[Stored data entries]

__________________________________________________

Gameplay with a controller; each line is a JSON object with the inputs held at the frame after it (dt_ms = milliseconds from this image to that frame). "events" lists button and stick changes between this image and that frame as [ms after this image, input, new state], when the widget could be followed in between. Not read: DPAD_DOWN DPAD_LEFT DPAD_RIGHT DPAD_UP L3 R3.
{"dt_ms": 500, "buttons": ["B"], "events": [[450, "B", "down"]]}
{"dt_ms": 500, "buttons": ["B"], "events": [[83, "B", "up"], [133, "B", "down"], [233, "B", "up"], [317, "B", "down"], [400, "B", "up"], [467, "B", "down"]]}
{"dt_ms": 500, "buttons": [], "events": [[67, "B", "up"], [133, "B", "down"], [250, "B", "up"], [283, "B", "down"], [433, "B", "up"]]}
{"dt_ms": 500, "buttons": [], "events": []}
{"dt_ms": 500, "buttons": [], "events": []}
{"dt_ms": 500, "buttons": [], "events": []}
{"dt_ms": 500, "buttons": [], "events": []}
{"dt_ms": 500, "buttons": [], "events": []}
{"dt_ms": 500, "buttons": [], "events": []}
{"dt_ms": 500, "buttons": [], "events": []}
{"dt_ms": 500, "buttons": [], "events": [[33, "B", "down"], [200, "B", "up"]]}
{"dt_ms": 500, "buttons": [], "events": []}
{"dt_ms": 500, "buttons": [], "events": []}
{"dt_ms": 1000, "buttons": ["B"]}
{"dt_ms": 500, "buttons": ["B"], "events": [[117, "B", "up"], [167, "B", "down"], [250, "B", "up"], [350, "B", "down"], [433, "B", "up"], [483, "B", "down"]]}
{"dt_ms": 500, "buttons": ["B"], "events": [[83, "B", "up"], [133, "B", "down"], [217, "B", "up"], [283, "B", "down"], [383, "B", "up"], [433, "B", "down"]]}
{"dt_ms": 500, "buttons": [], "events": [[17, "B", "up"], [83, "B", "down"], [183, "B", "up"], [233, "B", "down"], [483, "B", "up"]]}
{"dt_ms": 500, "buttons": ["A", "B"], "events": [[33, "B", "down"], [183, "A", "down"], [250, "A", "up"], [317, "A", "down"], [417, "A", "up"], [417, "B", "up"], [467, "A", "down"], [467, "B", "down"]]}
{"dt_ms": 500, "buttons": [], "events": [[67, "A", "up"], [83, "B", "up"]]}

__________________________________________________

#### What you should do
Type out the entries once more, precisely.

#### Exercise answer
Gameplay with a controller; each line is a JSON object with the inputs held at the frame after it (dt_ms = milliseconds from this image to that frame). "events" lists button and stick changes between this image and that frame as [ms after this image, input, new state], when the widget could be followed in between. Not read: DPAD_DOWN DPAD_LEFT DPAD_RIGHT DPAD_UP L3 R3.
{"dt_ms": 500, "buttons": ["B"], "events": [[450, "B", "down"]]}
{"dt_ms": 500, "buttons": ["B"], "events": [[83, "B", "up"], [133, "B", "down"], [233, "B", "up"], [317, "B", "down"], [400, "B", "up"], [467, "B", "down"]]}
{"dt_ms": 500, "buttons": [], "events": [[67, "B", "up"], [133, "B", "down"], [250, "B", "up"], [283, "B", "down"], [433, "B", "up"]]}
{"dt_ms": 500, "buttons": [], "events": []}
{"dt_ms": 500, "buttons": [], "events": []}
{"dt_ms": 500, "buttons": [], "events": []}
{"dt_ms": 500, "buttons": [], "events": []}
{"dt_ms": 500, "buttons": [], "events": []}
{"dt_ms": 500, "buttons": [], "events": []}
{"dt_ms": 500, "buttons": [], "events": []}
{"dt_ms": 500, "buttons": [], "events": [[33, "B", "down"], [200, "B", "up"]]}
{"dt_ms": 500, "buttons": [], "events": []}
{"dt_ms": 500, "buttons": [], "events": []}
{"dt_ms": 1000, "buttons": ["B"]}
{"dt_ms": 500, "buttons": ["B"], "events": [[117, "B", "up"], [167, "B", "down"], [250, "B", "up"], [350, "B", "down"], [433, "B", "up"], [483, "B", "down"]]}
{"dt_ms": 500, "buttons": ["B"], "events": [[83, "B", "up"], [133, "B", "down"], [217, "B", "up"], [283, "B", "down"], [383, "B", "up"], [433, "B", "down"]]}
{"dt_ms": 500, "buttons": [], "events": [[17, "B", "up"], [83, "B", "down"], [183, "B", "up"], [233, "B", "down"], [483, "B", "up"]]}
{"dt_ms": 500, "buttons": ["A", "B"], "events": [[33, "B", "down"], [183, "A", "down"], [250, "A", "up"], [317, "A", "down"], [417, "A", "up"], [417, "B", "up"], [467, "A", "down"], [467, "B", "down"]]}
{"dt_ms": 500, "buttons": [], "events": [[67, "A", "up"], [83, "B", "up"]]}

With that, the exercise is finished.